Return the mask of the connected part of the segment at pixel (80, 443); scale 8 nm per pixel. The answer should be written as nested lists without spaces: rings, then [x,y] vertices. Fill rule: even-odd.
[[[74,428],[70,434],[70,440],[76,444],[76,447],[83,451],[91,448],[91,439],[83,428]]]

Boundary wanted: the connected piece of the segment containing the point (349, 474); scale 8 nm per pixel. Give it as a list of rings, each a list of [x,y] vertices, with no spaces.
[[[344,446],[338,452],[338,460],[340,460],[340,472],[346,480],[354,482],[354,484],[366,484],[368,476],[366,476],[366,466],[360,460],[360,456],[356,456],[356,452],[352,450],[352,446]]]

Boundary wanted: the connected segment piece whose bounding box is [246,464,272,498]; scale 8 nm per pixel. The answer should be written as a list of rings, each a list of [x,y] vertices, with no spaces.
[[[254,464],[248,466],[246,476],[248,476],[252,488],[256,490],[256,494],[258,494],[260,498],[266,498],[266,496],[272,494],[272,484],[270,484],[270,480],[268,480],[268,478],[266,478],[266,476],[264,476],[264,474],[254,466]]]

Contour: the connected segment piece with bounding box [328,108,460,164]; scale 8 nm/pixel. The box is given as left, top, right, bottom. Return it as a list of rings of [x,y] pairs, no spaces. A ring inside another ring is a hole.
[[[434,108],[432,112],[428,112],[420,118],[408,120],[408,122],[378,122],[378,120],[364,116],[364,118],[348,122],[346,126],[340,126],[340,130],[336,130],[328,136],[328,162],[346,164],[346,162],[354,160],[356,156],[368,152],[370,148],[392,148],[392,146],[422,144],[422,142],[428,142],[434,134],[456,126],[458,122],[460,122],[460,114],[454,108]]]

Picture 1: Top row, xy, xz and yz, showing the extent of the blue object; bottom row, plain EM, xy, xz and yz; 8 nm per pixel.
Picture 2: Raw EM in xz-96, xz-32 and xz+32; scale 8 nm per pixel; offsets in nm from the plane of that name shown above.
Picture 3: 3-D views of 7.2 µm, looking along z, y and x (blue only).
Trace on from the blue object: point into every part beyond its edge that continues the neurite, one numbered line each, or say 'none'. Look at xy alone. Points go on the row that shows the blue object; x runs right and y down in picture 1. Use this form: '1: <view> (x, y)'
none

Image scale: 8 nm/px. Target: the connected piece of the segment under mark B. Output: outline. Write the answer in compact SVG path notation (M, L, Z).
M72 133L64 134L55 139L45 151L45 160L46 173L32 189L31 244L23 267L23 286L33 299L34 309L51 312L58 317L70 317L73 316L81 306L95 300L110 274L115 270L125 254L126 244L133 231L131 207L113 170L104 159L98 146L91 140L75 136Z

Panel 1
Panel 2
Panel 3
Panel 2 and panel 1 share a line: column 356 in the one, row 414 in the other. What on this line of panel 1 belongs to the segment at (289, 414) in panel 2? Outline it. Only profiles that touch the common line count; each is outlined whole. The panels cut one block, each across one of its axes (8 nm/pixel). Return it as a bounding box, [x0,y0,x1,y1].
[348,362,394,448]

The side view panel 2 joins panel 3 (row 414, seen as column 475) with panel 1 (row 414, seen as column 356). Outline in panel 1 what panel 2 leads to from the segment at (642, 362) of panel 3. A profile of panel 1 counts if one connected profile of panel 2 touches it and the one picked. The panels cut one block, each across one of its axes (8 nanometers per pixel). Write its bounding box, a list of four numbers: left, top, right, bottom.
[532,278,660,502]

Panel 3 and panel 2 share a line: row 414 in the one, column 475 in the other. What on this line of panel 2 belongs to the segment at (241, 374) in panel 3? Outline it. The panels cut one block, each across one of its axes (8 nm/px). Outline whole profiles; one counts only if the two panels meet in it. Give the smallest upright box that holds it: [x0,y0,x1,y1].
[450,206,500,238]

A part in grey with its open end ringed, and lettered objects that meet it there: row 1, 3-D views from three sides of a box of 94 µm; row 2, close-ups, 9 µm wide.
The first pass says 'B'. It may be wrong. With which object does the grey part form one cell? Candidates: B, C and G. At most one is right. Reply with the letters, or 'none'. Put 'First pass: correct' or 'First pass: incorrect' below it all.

──────────────────────────────

### Task goal
Give the lines again, exactly as they stand, from the beginning of the data through the line with "Picture 3: 3-D".

### Output
Return the mask of the connected part of the segment at pixel (80, 443); scale 8 nm per pixel. The answer should be written as nested lists without spaces: rings, then [x,y] vertices. Fill rule: even-odd.
[[[74,428],[70,434],[70,440],[76,444],[76,447],[83,451],[91,448],[91,439],[83,428]]]

Boundary wanted: the connected piece of the segment containing the point (349, 474); scale 8 nm per pixel. Give it as a list of rings, each a list of [x,y] vertices, with no spaces.
[[[344,446],[338,452],[338,460],[340,460],[340,472],[346,480],[354,482],[354,484],[366,484],[368,476],[366,476],[366,466],[360,460],[360,456],[356,456],[356,452],[352,450],[352,446]]]

Boundary wanted: the connected segment piece whose bounding box is [246,464,272,498]; scale 8 nm per pixel. The answer should be written as a list of rings, each a list of [x,y] vertices, with no spaces.
[[[254,464],[248,466],[246,476],[248,476],[252,488],[256,490],[256,494],[258,494],[260,498],[266,498],[266,496],[272,494],[272,484],[270,484],[270,480],[268,480],[268,478],[266,478],[266,476],[264,476],[264,474],[254,466]]]

Contour: the connected segment piece with bounding box [328,108,460,164]; scale 8 nm/pixel. The box is given as left, top, right, bottom. Return it as a list of rings of [x,y] pairs, no spaces. A ring inside another ring is a hole.
[[[434,108],[432,112],[428,112],[420,118],[408,120],[408,122],[378,122],[378,120],[364,116],[364,118],[348,122],[346,126],[340,126],[340,130],[336,130],[328,136],[328,162],[346,164],[346,162],[354,160],[356,156],[368,152],[370,148],[392,148],[392,146],[422,144],[422,142],[428,142],[434,134],[456,126],[458,122],[460,122],[460,114],[454,108]]]

Picture 1: Top row, xy, xz and yz, showing the extent of the blue object; bottom row, plain EM, xy, xz and yz; 8 nm per pixel.
Picture 2: Raw EM in xz-96, xz-32 and xz+32; scale 8 nm per pixel; offsets in nm from the plane of that name shown above.
Picture 3: 3-D views of 7.2 µm, looking along z, y and x (blue only).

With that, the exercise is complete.